- **Aim of the task**
Repeat the full listing below verbatim and keep the images out.

── Working data

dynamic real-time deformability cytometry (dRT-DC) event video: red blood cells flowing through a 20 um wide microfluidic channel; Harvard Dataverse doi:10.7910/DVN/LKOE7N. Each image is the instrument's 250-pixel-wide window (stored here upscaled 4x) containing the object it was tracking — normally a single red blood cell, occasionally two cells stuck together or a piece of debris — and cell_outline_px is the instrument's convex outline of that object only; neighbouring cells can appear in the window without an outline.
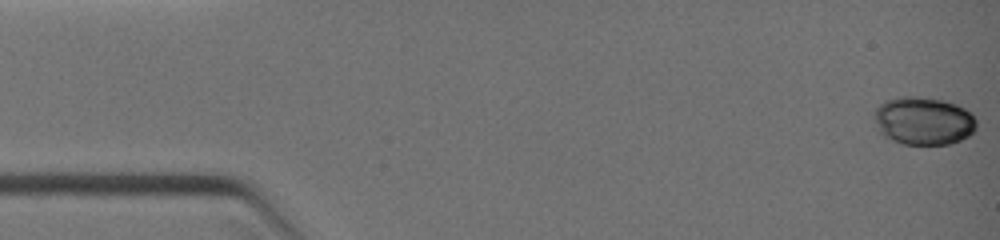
{"species": "common noctule bat (a hibernating species)", "species_latin": "Nyctalus noctula", "temperature_condition": "warm", "stored_images_in_passage": 5, "camera_frame_rate_fps": 3000, "um_per_image_px": 0.085, "animal": {"sex": "female", "body_mass_g": 19.0, "forearm_length_mm": 51.5}, "frame": {"image": 1, "passage_image": 1, "time_ms": 0.0, "image_size_px": [1000, 240], "cell_outline_px": [[976, 128], [968, 136], [960, 140], [948, 144], [904, 144], [892, 140], [884, 136], [880, 132], [872, 116], [872, 112], [884, 100], [900, 96], [916, 96], [944, 100], [956, 104], [972, 112], [976, 120]], "centroid_in_image_um": [78.47, 10.25], "position_along_channel_um": 6.5, "area_um2": 28.9}}
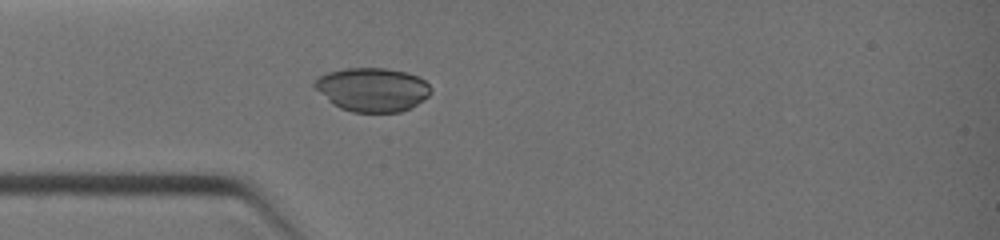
{"frame": {"image": 2, "passage_image": 5, "time_ms": 3.333, "image_size_px": [1000, 240], "cell_outline_px": [[432, 92], [424, 100], [400, 112], [352, 112], [340, 108], [332, 104], [312, 84], [320, 76], [328, 72], [344, 68], [384, 68], [408, 72], [424, 80], [432, 88]], "centroid_in_image_um": [31.66, 7.61], "position_along_channel_um": 53.3, "area_um2": 29.59}}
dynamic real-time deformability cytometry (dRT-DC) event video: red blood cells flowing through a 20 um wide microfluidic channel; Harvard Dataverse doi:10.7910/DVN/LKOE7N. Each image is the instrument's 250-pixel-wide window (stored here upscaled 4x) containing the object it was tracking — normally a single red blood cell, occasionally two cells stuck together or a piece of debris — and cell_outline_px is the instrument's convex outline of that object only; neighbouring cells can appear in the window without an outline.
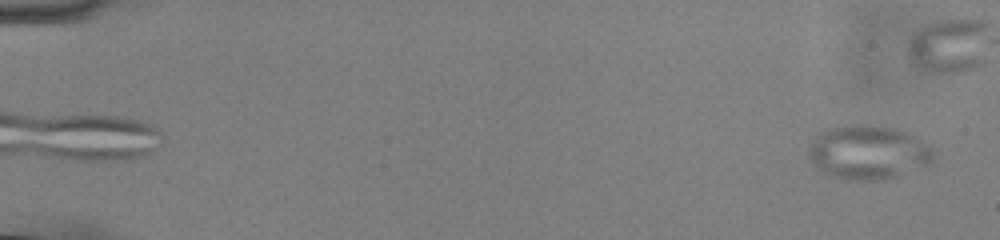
{"species": "common noctule bat (a hibernating species)", "species_latin": "Nyctalus noctula", "temperature_condition": "cold", "stored_images_in_passage": 46, "camera_frame_rate_fps": 3000, "um_per_image_px": 0.085, "animal": {"sex": "male", "body_mass_g": 13.0, "forearm_length_mm": 53.1}, "frame": {"image": 1, "passage_image": 2, "time_ms": 0.333, "image_size_px": [1000, 240], "cell_outline_px": [[932, 160], [928, 168], [884, 180], [848, 180], [832, 176], [820, 168], [808, 156], [808, 152], [816, 136], [820, 132], [844, 124], [868, 124], [896, 128], [928, 144], [932, 148]], "centroid_in_image_um": [73.86, 12.96], "position_along_channel_um": 11.1, "area_um2": 39.36}}
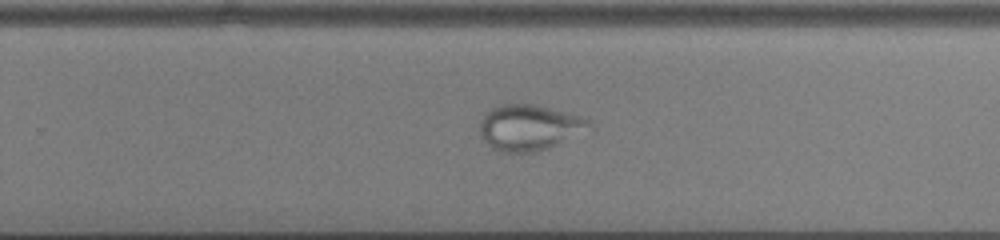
{"frame": {"image": 2, "passage_image": 37, "time_ms": 12.0, "image_size_px": [1000, 240], "cell_outline_px": [[592, 128], [548, 148], [536, 152], [500, 152], [492, 148], [480, 136], [480, 120], [492, 108], [500, 104], [536, 104], [580, 116], [592, 120]], "centroid_in_image_um": [44.99, 10.83], "position_along_channel_um": 284.8, "area_um2": 29.13}}
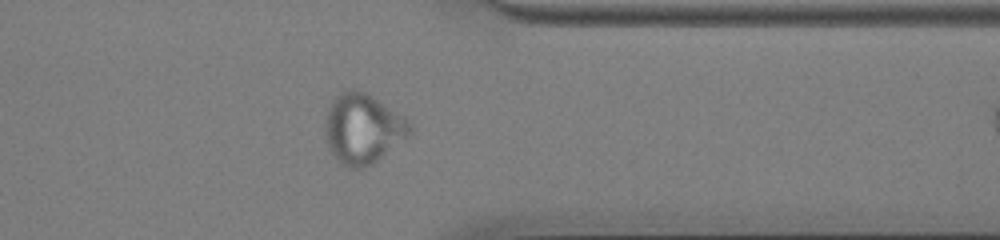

────

- **Problem solution**
dynamic real-time deformability cytometry (dRT-DC) event video: red blood cells flowing through a 20 um wide microfluidic channel; Harvard Dataverse doi:10.7910/DVN/LKOE7N. Each image is the instrument's 250-pixel-wide window (stored here upscaled 4x) containing the object it was tracking — normally a single red blood cell, occasionally two cells stuck together or a piece of debris — and cell_outline_px is the instrument's convex outline of that object only; neighbouring cells can appear in the window without an outline.
{"species": "common noctule bat (a hibernating species)", "species_latin": "Nyctalus noctula", "temperature_condition": "warm", "stored_images_in_passage": 5, "camera_frame_rate_fps": 3000, "um_per_image_px": 0.085, "animal": {"sex": "female", "body_mass_g": 19.0, "forearm_length_mm": 51.5}, "frame": {"image": 1, "passage_image": 1, "time_ms": 0.0, "image_size_px": [1000, 240], "cell_outline_px": [[976, 128], [968, 136], [960, 140], [948, 144], [904, 144], [892, 140], [884, 136], [880, 132], [872, 116], [872, 112], [884, 100], [900, 96], [916, 96], [944, 100], [956, 104], [972, 112], [976, 120]], "centroid_in_image_um": [78.47, 10.25], "position_along_channel_um": 6.5, "area_um2": 28.9}}
{"frame": {"image": 2, "passage_image": 5, "time_ms": 3.333, "image_size_px": [1000, 240], "cell_outline_px": [[432, 92], [424, 100], [400, 112], [352, 112], [340, 108], [332, 104], [312, 84], [320, 76], [328, 72], [344, 68], [384, 68], [408, 72], [424, 80], [432, 88]], "centroid_in_image_um": [31.66, 7.61], "position_along_channel_um": 53.3, "area_um2": 29.59}}
dynamic real-time deformability cytometry (dRT-DC) event video: red blood cells flowing through a 20 um wide microfluidic channel; Harvard Dataverse doi:10.7910/DVN/LKOE7N. Each image is the instrument's 250-pixel-wide window (stored here upscaled 4x) containing the object it was tracking — normally a single red blood cell, occasionally two cells stuck together or a piece of debris — and cell_outline_px is the instrument's convex outline of that object only; neighbouring cells can appear in the window without an outline.
{"species": "common noctule bat (a hibernating species)", "species_latin": "Nyctalus noctula", "temperature_condition": "cold", "stored_images_in_passage": 46, "camera_frame_rate_fps": 3000, "um_per_image_px": 0.085, "animal": {"sex": "male", "body_mass_g": 13.0, "forearm_length_mm": 53.1}, "frame": {"image": 1, "passage_image": 2, "time_ms": 0.333, "image_size_px": [1000, 240], "cell_outline_px": [[932, 160], [928, 168], [884, 180], [848, 180], [832, 176], [820, 168], [808, 156], [808, 152], [816, 136], [820, 132], [844, 124], [868, 124], [896, 128], [928, 144], [932, 148]], "centroid_in_image_um": [73.86, 12.96], "position_along_channel_um": 11.1, "area_um2": 39.36}}
{"frame": {"image": 2, "passage_image": 37, "time_ms": 12.0, "image_size_px": [1000, 240], "cell_outline_px": [[592, 128], [548, 148], [536, 152], [500, 152], [492, 148], [480, 136], [480, 120], [492, 108], [500, 104], [536, 104], [580, 116], [592, 120]], "centroid_in_image_um": [44.99, 10.83], "position_along_channel_um": 284.8, "area_um2": 29.13}}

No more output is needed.